There’s something in these pictures you can’t see.
It’s essential for life.
We breathe it out. Plants breathe it in.
It comes from animal life, the ocean, the earth and the fuels we find in it.
It’s called carbon dioxide: CO2.
The fuels that produce CO2 have freed us from a world of back-breaking labour, lighting up our lives, allowing us to create and move the things we need—the people we love.
Now some politicians want to label carbon dioxide a pollutant.
Imagine if they succeed: what would our lives be like then?
Carbon dioxide. They call it pollution. We call it life.

The authoritative Urban Legend Reference Pages give no indication that these advertisements are any kind of hoax or hi-jink. CEI is a real institute with annual revenues of about $3 million; it describes itself as “a non-profit public policy organization dedicated to advancing the principles of free enterprise and limited government”. The ads were produced by Next Generation Advertising, who somewhat ominously claim to be “pioneers in non-traditional advertising” and earlier this year ran a controversial campaign pimping the Uniting and Strengthening America by Providing Appropriate Tools Required to Intercept and Obstruct Terrorism Act to viewers already half-terrorised by the explosive new season of 24. But the CO2 campaign was reportedly scripted by CEI’s lawyer Sam Kazman, who should know better.

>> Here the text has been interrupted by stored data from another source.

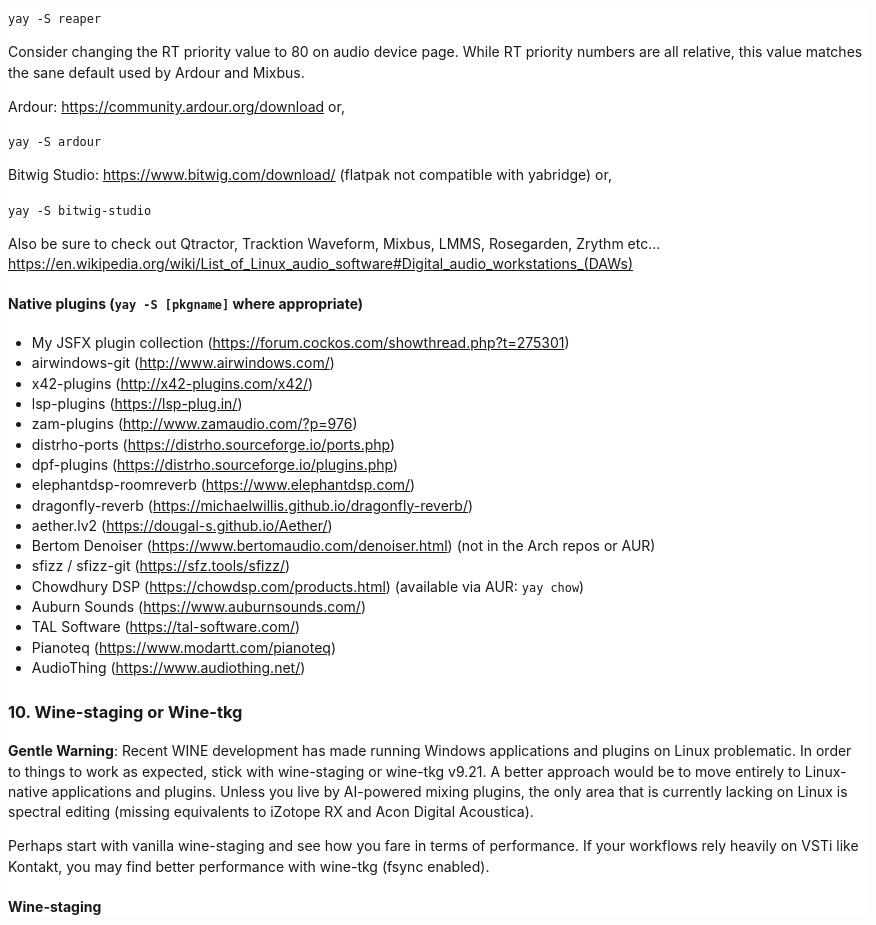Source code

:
 ```shell
yay -S reaper
```
Consider changing the RT priority value to 80 on audio device page. While RT priority numbers are all relative, this value matches the sane default used by Ardour and Mixbus.  

Ardour:
https://community.ardour.org/download or,

```shell
yay -S ardour
```

Bitwig Studio:
https://www.bitwig.com/download/ (flatpak not compatible with yabridge) or,

```shell
yay -S bitwig-studio
```

Also be sure to check out Qtractor, Tracktion Waveform, Mixbus, LMMS, Rosegarden, Zrythm etc...
https://en.wikipedia.org/wiki/List_of_Linux_audio_software#Digital_audio_workstations_(DAWs)

#### Native plugins (`yay -S [pkgname]` where appropriate)

- My JSFX plugin collection (https://forum.cockos.com/showthread.php?t=275301)
- airwindows-git (http://www.airwindows.com/)
- x42-plugins (http://x42-plugins.com/x42/)  
- lsp-plugins (https://lsp-plug.in/)
- zam-plugins (http://www.zamaudio.com/?p=976)
- distrho-ports (https://distrho.sourceforge.io/ports.php)
- dpf-plugins (https://distrho.sourceforge.io/plugins.php)
- elephantdsp-roomreverb (https://www.elephantdsp.com/)
- dragonfly-reverb (https://michaelwillis.github.io/dragonfly-reverb/)
- aether.lv2 (https://dougal-s.github.io/Aether/)
- Bertom Denoiser (https://www.bertomaudio.com/denoiser.html) (not in the Arch repos or AUR)
- sfizz / sfizz-git (https://sfz.tools/sfizz/)
- Chowdhury DSP (https://chowdsp.com/products.html) (available via AUR: `yay chow`)
- Auburn Sounds (https://www.auburnsounds.com/)
- TAL Software (https://tal-software.com/)
- Pianoteq (https://www.modartt.com/pianoteq)
- AudioThing (https://www.audiothing.net/)

### 10. Wine-staging or Wine-tkg

**Gentle Warning**: Recent WINE development has made running Windows applications and plugins on Linux problematic. In order to things to work as expected, stick with wine-staging or wine-tkg v9.21. A better approach would be to move entirely to Linux-native applications and plugins. Unless you live by AI-powered mixing plugins, the only area that is currently lacking on Linux is spectral editing (missing equivalents to iZotope RX and Acon Digital Acoustica).

Perhaps start with vanilla wine-staging and see how you fare in terms of performance. If your workflows rely heavily on VSTi like Kontakt, you may find better performance with wine-tkg (fsync enabled). 

#### Wine-staging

The idea that everything that comes out of us must be good is, of course, very easily rebutted. We don’t need to resort to low-brow comparisons with other by-products of human life; we can consult Shakespeare on this very issue. He says:

And in some perfumes is there more delight
Than in the breath that from my mistress reeks.

This is just the kind of attitude adopted by the global-warming scaremongers who want to stop little girls blowing on dandelions—who might point out that CO2 is an asphyxiant, too much of which is always bad news. Even the ad’s image of a geyser spraying “natural” carbon dioxide very unfortunately recalls the sudden eruptions of CO2 from Lakes Monoun and Nyos in Cameroon that killed almost 2000 people in the 1980s. Of course, the big problem for us isn’t breathing in carbon dioxide; it’s global warming—which isn’t caused by the gases we personally exhale but by the ones we release by burning stuff to create the people we love (I’m not exactly sure how this works). Though only if you listen to scientists.